___ Extract ___

Enumerating these additional behaviors of the Python sequence abstraction gives us an opportunity to reflect upon what constitutes a useful data abstraction in general. The richness of an abstraction (that is, how many behaviors it includes) has consequences. For users of an abstraction, additional behaviors can be helpful. On the other hand, satisfying the requirements of a rich abstraction with a new data type can be challenging. Another negative consequence of rich abstractions is that they take longer for users to learn.

Sequences have a rich abstraction because they are so ubiquitous in computing that learning a few complex behaviors is justified. In general, most user-defined abstractions should be kept as simple as possible.

**Further reading.** Slice notation admits a variety of special cases, such as
negative starting values, ending values, and step sizes. A complete description
appears in the subsection called slicing a list in
Dive Into Python 3. In this chapter, we will only use the basic features
described above.

For rational numbers, we paired together two integer objects using a two-element tuple, then showed that we could implement pairs just as well using functions. In that case, the elements of each pair we constructed were integers. However, like expressions, tuples can nest. Either element of a pair can itself be a pair, a property that holds true for either method of implementing a pair that we have seen: as a tuple or as a dispatch function.

We visualize pairs (two-element tuples) in environment diagrams using
*box-and-pointer* notation. Pairs are depicted as boxes with two parts: the
left part contains (an arrow to) the first element of the pair and the right
part contains the second. Simple values such as numbers, strings, boolean
values, and `None` appear within the box. Composite values, such as function
values and other pairs, are connected by a pointer.

numbers = (1, 2)
pairs = ((1, 2), (3, 4))

We can use recursion to process an arbitrary nesting of pairs. For example, let's write a function to compute the sum of all integer elements in a nesting of pairs and integers.

def sum_elems(elem):
if type(elem) == int:
return elem
else:
return (sum_elems(elem[0]) +
sum_elems(elem[1]))
pairs = ((1, 2), (3, 4))
total = sum_elems(pairs)

The `sum_elems` function computes the sum of integer elements in a nested pair
by recursively computing the sums of its first and second elements and adding
the results. The base case is when an element is an integer, in which case the
sum is the integer itself.

___

Exercise 1: List every kind of simple value that the extract says appears within the box in box-and-pointer notation.
Exercise 2: Reproduce a passage of the extract word for word, beginning at the words "Enumerating these additional" and stopping after "users to learn.".

___ Record extracts ___

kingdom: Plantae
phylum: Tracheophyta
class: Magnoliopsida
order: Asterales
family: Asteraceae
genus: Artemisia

___

Full solution 1:
- numbers
- strings
- boolean values
- `None`

Full solution 2:
Enumerating these additional behaviors of the Python sequence abstraction gives us an opportunity to reflect upon what constitutes a useful data abstraction in general. The richness of an abstraction (that is, how many behaviors it includes) has consequences. For users of an abstraction, additional behaviors can be helpful. On the other hand, satisfying the requirements of a rich abstraction with a new data type can be challenging. Another negative consequence of rich abstractions is that they take longer for users to learn.